*** Block opens ***
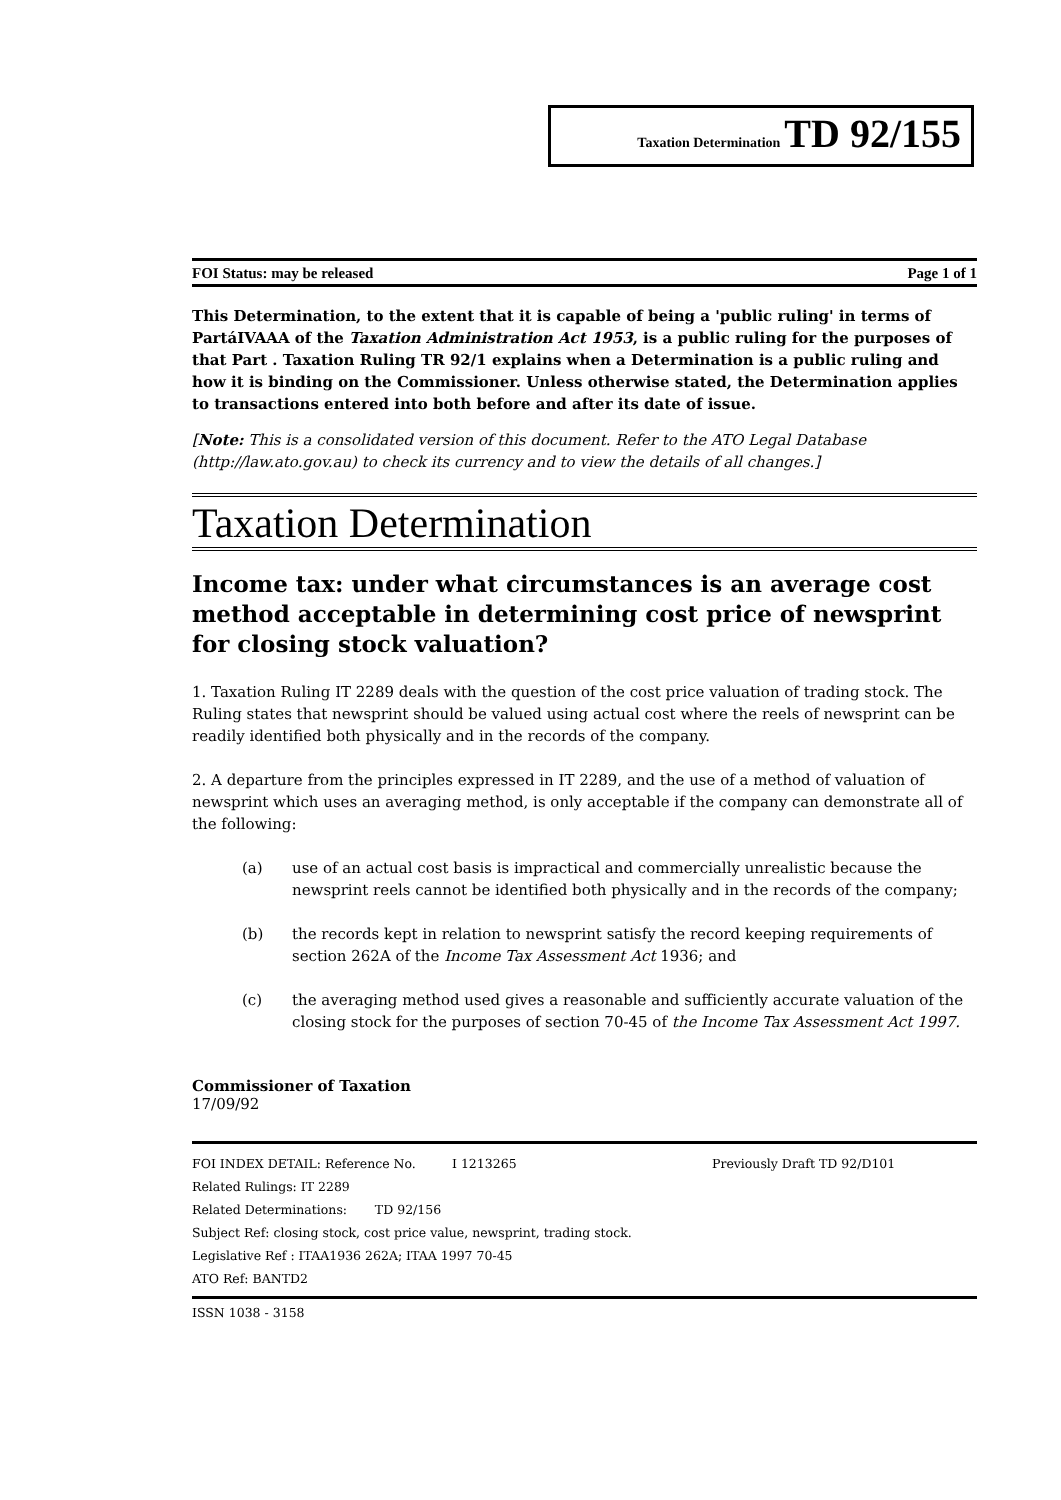Taxation Determination TD 92/155
FOI Status: may be released Page 1 of 1
This Determination, to the extent that it is capable of being a 'public ruling' in terms of PartáIVAAA of the Taxation Administration Act 1953, is a public ruling for the purposes of that Part . Taxation Ruling TR 92/1 explains when a Determination is a public ruling and how it is binding on the Commissioner. Unless otherwise stated, the Determination applies to transactions entered into both before and after its date of issue.
[Note: This is a consolidated version of this document. Refer to the ATO Legal Database (http://law.ato.gov.au) to check its currency and to view the details of all changes.]
Taxation Determination
Income tax: under what circumstances is an average cost method acceptable in determining cost price of newsprint for closing stock valuation?
1. Taxation Ruling IT 2289 deals with the question of the cost price valuation of trading stock. The Ruling states that newsprint should be valued using actual cost where the reels of newsprint can be readily identified both physically and in the records of the company.
2. A departure from the principles expressed in IT 2289, and the use of a method of valuation of newsprint which uses an averaging method, is only acceptable if the company can demonstrate all of the following:
(a) use of an actual cost basis is impractical and commercially unrealistic because the newsprint reels cannot be identified both physically and in the records of the company;
(b) the records kept in relation to newsprint satisfy the record keeping requirements of section 262A of the Income Tax Assessment Act 1936; and
(c) the averaging method used gives a reasonable and sufficiently accurate valuation of the closing stock for the purposes of section 70-45 of the Income Tax Assessment Act 1997.
Commissioner of Taxation
17/09/92
FOI INDEX DETAIL: Reference No. I 1213265 Previously Draft TD 92/D101
Related Rulings: IT 2289
Related Determinations: TD 92/156
Subject Ref: closing stock, cost price value, newsprint, trading stock.
Legislative Ref : ITAA1936 262A; ITAA 1997 70-45
ATO Ref: BANTD2
ISSN 1038 - 3158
*** Block closes ***
Restate all the material verbatim; omit every picture.

Answer box:
Taxation Determination TD 92/155
FOI Status: may be released Page 1 of 1
This Determination, to the extent that it is capable of being a 'public ruling' in terms of PartáIVAAA of the Taxation Administration Act 1953, is a public ruling for the purposes of that Part . Taxation Ruling TR 92/1 explains when a Determination is a public ruling and how it is binding on the Commissioner. Unless otherwise stated, the Determination applies to transactions entered into both before and after its date of issue.
[Note: This is a consolidated version of this document. Refer to the ATO Legal Database (http://law.ato.gov.au) to check its currency and to view the details of all changes.]
Taxation Determination
Income tax: under what circumstances is an average cost method acceptable in determining cost price of newsprint for closing stock valuation?
1. Taxation Ruling IT 2289 deals with the question of the cost price valuation of trading stock. The Ruling states that newsprint should be valued using actual cost where the reels of newsprint can be readily identified both physically and in the records of the company.
2. A departure from the principles expressed in IT 2289, and the use of a method of valuation of newsprint which uses an averaging method, is only acceptable if the company can demonstrate all of the following:
(a) use of an actual cost basis is impractical and commercially unrealistic because the newsprint reels cannot be identified both physically and in the records of the company;
(b) the records kept in relation to newsprint satisfy the record keeping requirements of section 262A of the Income Tax Assessment Act 1936; and
(c) the averaging method used gives a reasonable and sufficiently accurate valuation of the closing stock for the purposes of section 70-45 of the Income Tax Assessment Act 1997.
Commissioner of Taxation
17/09/92
FOI INDEX DETAIL: Reference No. I 1213265 Previously Draft TD 92/D101
Related Rulings: IT 2289
Related Determinations: TD 92/156
Subject Ref: closing stock, cost price value, newsprint, trading stock.
Legislative Ref : ITAA1936 262A; ITAA 1997 70-45
ATO Ref: BANTD2
ISSN 1038 - 3158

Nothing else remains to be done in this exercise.